In a story, likeable characters exist, in part, so we as readers have a place to anchor our sympathies. Without such bright and shiny figures to latch onto, a well-rounded fictional world can feel as messy and chaotic as reality.

But what if the entire world contained in a fiction is likeable? Which way do we as readers navigating the story steer our rudder?

Immanent likeability is both the hook and curse of Scott Semegran’s work, which flits from prose to comics to hybrids of the two forms. In his book Modicum, goofy stories bump up against curious single-panel comics, which, in turn, hand off to thoughtful essays, and finally wind up at the feet of some laugh-out-loud comic strips.

The book is a best-of selection of  bursts of whimsy from the Austin-native’s prolific output throughout the 2000s. As such, it’s also a good introduction to Semegran’s casual charm.

The comics are more successful than the stories, however. Semegran’s drawings are crisp and lend a dryness to his observations about such topics as parenting and minor everyday embarrassments. In both the comics and prose, humor abounds even as punchlines are often absent. A frequently used strategy for Semegran is to introduce an amusing theme — a little girl whose precocity often results in another dead pet, say. From this premise, Semgran spins variations with no obvious escalation of stakes.

The shaggy-dog quality of these yarns lend a breeziness to Semegran’s style that is often itself funny and sometimes disarming.

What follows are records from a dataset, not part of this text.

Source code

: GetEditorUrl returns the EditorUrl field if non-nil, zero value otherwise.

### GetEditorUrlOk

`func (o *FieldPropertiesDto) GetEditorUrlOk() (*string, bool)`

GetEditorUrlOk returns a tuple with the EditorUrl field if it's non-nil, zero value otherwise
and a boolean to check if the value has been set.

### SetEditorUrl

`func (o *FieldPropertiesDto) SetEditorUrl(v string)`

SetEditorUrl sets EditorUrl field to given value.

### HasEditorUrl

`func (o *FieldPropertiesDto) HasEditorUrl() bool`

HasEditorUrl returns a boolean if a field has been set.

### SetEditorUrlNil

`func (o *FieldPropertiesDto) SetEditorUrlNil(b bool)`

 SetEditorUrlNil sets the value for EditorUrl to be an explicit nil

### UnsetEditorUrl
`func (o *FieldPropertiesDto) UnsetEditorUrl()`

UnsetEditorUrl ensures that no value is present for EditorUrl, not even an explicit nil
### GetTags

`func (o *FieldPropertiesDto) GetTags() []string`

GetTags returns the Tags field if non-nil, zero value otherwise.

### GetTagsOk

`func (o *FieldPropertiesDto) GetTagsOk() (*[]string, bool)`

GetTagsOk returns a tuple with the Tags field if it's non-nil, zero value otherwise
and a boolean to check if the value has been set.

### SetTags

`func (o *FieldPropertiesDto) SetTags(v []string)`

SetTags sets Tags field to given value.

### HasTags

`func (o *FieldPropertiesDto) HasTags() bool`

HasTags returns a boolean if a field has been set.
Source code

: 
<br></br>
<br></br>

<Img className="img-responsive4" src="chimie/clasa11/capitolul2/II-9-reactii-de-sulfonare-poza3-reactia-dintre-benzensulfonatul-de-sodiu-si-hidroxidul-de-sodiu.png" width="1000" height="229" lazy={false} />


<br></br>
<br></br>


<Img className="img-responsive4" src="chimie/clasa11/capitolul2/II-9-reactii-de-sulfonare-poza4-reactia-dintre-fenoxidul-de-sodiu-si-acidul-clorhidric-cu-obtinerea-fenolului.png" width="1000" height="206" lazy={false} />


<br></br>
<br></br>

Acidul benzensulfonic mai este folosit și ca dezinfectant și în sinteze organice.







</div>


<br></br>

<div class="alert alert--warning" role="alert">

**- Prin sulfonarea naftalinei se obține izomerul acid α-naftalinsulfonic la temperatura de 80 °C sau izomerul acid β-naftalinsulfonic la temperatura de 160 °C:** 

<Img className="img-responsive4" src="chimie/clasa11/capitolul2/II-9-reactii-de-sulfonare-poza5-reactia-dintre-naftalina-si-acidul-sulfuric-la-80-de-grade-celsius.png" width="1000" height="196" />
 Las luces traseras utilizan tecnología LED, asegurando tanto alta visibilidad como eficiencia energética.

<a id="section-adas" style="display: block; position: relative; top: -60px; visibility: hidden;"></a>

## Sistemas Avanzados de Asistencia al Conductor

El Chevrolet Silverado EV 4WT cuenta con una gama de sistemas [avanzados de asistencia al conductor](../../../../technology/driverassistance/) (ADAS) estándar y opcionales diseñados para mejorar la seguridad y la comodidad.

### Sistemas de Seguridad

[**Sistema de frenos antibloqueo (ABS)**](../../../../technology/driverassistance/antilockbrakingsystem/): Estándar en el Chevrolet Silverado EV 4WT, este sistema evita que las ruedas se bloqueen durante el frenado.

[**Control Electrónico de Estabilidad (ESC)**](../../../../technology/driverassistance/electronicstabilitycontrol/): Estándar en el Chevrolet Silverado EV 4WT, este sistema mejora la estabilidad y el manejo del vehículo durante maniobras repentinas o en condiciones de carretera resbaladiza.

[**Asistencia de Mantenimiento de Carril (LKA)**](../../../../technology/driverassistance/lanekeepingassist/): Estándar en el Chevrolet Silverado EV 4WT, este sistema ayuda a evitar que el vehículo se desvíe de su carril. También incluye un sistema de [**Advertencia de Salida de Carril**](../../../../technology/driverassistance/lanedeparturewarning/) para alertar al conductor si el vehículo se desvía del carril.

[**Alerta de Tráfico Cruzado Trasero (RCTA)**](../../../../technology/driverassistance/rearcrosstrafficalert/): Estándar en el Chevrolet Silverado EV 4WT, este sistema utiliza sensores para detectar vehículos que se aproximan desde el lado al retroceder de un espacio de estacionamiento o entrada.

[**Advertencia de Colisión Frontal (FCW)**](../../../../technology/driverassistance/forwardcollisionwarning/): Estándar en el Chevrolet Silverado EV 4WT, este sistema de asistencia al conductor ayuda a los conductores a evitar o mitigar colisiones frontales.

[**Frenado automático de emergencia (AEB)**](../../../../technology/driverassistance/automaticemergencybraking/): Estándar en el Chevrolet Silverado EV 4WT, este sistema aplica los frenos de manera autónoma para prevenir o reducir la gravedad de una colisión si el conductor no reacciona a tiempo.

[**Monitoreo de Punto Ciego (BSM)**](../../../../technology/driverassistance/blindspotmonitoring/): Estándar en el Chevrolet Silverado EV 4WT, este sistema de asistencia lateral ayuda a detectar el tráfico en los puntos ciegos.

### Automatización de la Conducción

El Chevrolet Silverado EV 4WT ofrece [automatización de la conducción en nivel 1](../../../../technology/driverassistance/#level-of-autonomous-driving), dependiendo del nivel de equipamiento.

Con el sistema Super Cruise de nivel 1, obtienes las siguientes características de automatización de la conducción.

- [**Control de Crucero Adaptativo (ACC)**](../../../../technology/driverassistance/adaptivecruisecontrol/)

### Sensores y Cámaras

Even Semegran’s sophomoric lapses — like the occasional fart joke or not very deft deployment of phallic sight gags — all seem part of the same voice’s winsomely hit-and-miss riffing. Modicum reads like a funny co-worker on a roll.

But for a writer and artist, the problem with rooting your worldview in your essential amiability is this: there might come a time when your attention turns to matters that are more grave, as Semegran’s does in the last third of Modicum during an essay which argues in favor of men crying. Such sudden earnestness is diluted by the format the author established dozens of pages before. His message hits with the same kind of thud that “serious” posts often do on a mostly frivolous platform like Facebook or Twitter. In these moments, if the book were a physical space, Semegran’s abrupt shift from jokes about boners to heartfelt confession might clear the suddenly silent room.

All of which is to say the ethics of good prose and resonant comedy are different from the talents required to be the funniest guy in the office. From the artist, art demands an inner toughness, a willingness to place being liked very near the bottom of his or her priorities — an anchor, in other words, without which author and reader alike can find themselves out to sea, miles adrift, oceans apart, and grasping rather hopelessly for a reason to fight the undertow of bad faith.